-------- Отрывок из текста

Как тяжко мертвецу среди людей...

Пятьдесят лет назад умер Юрий Олеша.
Как писатель он умер намного раньше. Притчей во языцех стало его с утра до вечера сидение в кафе «Националь». «Ни дня без строчки» - это блеф, ещё как и без строчки! Но, конечно, всё равно кое что скопилось, что можно было сложить в посмертную книжку.
Как остроумно заметил Белинков, «в отличие от больших писателей, Олеша не замолчал, а стал помалкивать».
В отсутствие литературных событий эта скорбная дата стала окололитературным событием. На Новодевичьем кладбище обновили надгробие на могиле Олеши. Деньги на реставрацию выделил фонд Ельцина. Очевидно, в фонде справедливо решили, раз и сам Борис Николаевич нашел упокоение на этой территории, негоже, чтоб соседние надгробия и оградки пребывали в унылом запустении.
Считается, что путевая газета "Гудок" слыла в начале XX века оазисом для пестования литературных дарований. В темном тамбуре перед кабинетом главного редактора существовал своеобразный паноптикум – портреты классиков, которые в этой редакции служили. Считается, что школу мастерства в стенах редакции "Гудка" прошли такие замечательные писатели, как Михаил Булгаков, Константин Паустовский, Валентин Катаев, Илья Ильф и Евгений Петров, Юрий Олеша, Владимир Чивилихин, Сергей Смирнов...
Не знаю, имеется ли сегодня там сия портретная галерея. Новый начальник первым делом избавился от раритетной мебели в кабинете (говорили, что на старом диване еще сиживал Маяковский), возможно, что и портреты ему помешали. Кстати, вполне там могло б вполне поместиться и изображение ныне здравствующего именитого русскоязычного литератора Кабакова – ведь он восемнадцать лет отбарабанил в этой редакции, еще в ту пору, когда обреталась она в Хлыновском тупике. Но в истории газеты наличествовал период, когда даже имя Кабакова негоже было использовать всуе, зато теперь он вознагражден сторицей – в лен Александру Абрамычу отдан весьма необременительный по изготовлению, зато несущий весомую прибавку к пенсии журнал «Саквояж» который впаривают в нагрузку к билетам пассажирам литерных поездов.

----------------
-------- Материал для упражнения

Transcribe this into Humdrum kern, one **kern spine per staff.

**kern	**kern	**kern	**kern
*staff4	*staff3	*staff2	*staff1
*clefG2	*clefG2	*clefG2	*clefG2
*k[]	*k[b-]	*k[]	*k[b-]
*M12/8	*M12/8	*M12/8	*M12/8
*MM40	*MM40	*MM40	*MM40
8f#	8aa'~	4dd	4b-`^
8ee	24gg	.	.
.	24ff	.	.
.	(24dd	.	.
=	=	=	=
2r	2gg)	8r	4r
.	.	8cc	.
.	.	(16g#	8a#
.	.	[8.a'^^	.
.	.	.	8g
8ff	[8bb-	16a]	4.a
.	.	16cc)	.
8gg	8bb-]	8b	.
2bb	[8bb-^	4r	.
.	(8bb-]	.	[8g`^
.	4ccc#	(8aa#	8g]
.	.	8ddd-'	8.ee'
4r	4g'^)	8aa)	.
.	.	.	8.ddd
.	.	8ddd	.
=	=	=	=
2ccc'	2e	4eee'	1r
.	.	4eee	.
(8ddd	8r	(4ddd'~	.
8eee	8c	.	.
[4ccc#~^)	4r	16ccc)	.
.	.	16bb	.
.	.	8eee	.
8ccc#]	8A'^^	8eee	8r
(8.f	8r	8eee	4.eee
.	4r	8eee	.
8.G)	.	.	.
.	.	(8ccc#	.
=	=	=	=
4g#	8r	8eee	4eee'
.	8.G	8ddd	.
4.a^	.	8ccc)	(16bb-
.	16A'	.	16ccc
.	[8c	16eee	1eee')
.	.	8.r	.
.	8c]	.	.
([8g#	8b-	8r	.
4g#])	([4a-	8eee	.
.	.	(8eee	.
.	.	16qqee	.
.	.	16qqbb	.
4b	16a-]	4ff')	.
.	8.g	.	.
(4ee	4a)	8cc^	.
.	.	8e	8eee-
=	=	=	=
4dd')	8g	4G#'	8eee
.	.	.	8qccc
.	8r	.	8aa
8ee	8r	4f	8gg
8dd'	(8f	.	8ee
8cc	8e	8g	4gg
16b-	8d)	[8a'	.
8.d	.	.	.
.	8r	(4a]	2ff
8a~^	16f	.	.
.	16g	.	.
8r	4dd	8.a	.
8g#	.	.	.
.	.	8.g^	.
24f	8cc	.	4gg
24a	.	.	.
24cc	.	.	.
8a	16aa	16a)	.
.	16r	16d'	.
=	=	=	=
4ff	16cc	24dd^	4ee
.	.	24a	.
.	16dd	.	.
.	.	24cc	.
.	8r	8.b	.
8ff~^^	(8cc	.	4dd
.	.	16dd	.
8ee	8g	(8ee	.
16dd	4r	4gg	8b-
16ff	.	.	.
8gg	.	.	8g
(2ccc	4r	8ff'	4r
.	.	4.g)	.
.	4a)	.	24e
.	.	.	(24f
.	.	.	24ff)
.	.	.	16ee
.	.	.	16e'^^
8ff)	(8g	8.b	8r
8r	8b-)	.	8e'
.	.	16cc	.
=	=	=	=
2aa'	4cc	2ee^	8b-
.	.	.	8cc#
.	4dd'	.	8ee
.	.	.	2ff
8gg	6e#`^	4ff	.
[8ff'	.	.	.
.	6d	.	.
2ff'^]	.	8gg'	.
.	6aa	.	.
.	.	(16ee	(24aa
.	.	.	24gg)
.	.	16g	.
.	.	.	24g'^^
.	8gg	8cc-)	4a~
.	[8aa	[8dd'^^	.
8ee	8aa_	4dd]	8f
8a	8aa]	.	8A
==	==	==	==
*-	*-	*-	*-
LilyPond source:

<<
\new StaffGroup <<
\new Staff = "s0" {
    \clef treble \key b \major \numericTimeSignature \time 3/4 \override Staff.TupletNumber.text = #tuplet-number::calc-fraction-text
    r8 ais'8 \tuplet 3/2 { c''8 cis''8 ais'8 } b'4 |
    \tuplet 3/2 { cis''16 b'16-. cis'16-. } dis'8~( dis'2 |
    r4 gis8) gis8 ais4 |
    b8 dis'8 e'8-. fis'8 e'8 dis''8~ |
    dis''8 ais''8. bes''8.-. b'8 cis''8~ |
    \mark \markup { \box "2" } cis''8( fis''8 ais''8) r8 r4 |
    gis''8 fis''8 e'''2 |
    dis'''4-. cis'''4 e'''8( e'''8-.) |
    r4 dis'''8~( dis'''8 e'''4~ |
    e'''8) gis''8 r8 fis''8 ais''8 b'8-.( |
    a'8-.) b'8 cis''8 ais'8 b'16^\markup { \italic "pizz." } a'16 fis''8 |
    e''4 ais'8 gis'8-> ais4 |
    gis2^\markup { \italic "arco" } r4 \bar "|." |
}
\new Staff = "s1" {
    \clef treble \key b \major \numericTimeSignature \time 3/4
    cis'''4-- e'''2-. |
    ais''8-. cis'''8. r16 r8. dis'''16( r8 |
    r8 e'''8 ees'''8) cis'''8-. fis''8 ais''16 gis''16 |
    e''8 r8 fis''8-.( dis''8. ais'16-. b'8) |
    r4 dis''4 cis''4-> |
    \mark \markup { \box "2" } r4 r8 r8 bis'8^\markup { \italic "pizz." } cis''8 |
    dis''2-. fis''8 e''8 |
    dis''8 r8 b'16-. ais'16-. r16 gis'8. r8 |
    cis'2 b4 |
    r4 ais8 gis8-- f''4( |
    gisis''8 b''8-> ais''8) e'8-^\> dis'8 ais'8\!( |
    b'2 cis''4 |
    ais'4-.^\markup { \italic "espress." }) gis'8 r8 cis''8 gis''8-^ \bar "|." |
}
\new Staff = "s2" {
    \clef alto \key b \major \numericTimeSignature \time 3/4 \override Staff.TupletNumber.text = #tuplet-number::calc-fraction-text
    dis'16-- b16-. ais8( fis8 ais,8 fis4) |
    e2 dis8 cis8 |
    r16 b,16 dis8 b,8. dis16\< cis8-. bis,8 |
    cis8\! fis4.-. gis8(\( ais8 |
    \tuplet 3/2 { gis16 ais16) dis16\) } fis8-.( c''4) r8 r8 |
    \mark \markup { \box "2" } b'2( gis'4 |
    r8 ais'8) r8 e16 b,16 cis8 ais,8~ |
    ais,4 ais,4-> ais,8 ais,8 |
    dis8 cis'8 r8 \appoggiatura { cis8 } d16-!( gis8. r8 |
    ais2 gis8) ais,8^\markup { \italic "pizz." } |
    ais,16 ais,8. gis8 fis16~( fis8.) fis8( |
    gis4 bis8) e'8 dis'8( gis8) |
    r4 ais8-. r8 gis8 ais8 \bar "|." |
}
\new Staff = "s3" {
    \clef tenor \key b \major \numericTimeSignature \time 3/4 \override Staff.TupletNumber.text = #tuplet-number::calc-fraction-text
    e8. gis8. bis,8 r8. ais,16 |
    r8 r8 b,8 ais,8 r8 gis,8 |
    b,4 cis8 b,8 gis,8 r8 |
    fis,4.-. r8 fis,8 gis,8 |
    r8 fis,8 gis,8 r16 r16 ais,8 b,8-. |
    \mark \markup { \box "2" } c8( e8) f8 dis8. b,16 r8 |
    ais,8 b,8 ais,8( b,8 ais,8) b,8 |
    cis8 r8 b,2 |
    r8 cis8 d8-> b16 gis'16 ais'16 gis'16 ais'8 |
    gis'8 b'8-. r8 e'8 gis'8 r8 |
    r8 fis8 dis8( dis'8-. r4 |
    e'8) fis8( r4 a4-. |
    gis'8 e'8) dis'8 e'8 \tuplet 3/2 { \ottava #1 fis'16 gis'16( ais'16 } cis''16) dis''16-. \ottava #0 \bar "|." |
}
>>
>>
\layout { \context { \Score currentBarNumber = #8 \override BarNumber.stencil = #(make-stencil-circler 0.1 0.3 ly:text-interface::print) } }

----------------

Ваши задания →
(1) Найдите в записях все строки, где есть слово «time», и перепишите их.
(2) Продолжите заметку о Юрии Олеше, начав сразу после ее последнего предложения.

Ответы →
(1)
    \clef treble \key b \major \numericTimeSignature \time 3/4 \override Staff.TupletNumber.text = #tuplet-number::calc-fraction-text
    \clef treble \key b \major \numericTimeSignature \time 3/4
    \clef alto \key b \major \numericTimeSignature \time 3/4 \override Staff.TupletNumber.text = #tuplet-number::calc-fraction-text
    \clef tenor \key b \major \numericTimeSignature \time 3/4 \override Staff.TupletNumber.text = #tuplet-number::calc-fraction-text

(2)
Кабаков, кстати, не разделял восторгов по поводу роли ж/д газеты в становлении социалистической словесности. «А танцевать надо от железной дороги, – рассказывал он. – Ей большевики традиционно придавали очень большое значение, и она имела множество льгот. Соответственно их имела и газета путейцев. Газета в первую очередь могла дать жильё – это и объединяло приезжих писателей. И то общежитие имени монаха Бертольда Шварца (фигурирует в романе «12 стульев» – BW)…отошло к редакции. Я там работал, в этих комнатах. Одна из них в своё время была разгорожена на пеналы – там жил Илья Ильф с молодой женой, а за стенкой – Олеша».
Кроме того удостоверение "Гудка" в ту пору открывало простор обновить и расширить свои пространственные впечатления. Скажем, когда Олеше негде было ночевать, он просто садился – точнее ложился! – в поезд. Полночи – в одну сторону. Потом пересаживался на встречный – и с утра как огурчик на работе.
Булгаков работой в газете ужасно тяготился, ведь он мечтал о карьере драматурга, уже Художественный театр принял пьесу его. И кстати, Станиславский, когда его как-то спросили, как отражается на сценических подмостках рабочая тема, ответил: "Помилуйте! У нас поставлено три пьесы, авторы которых – железнодорожники!"
Основоположник имел в виду Булгакова, Катаева и Олешу – по их произведениям и впрямь ставились спектакли.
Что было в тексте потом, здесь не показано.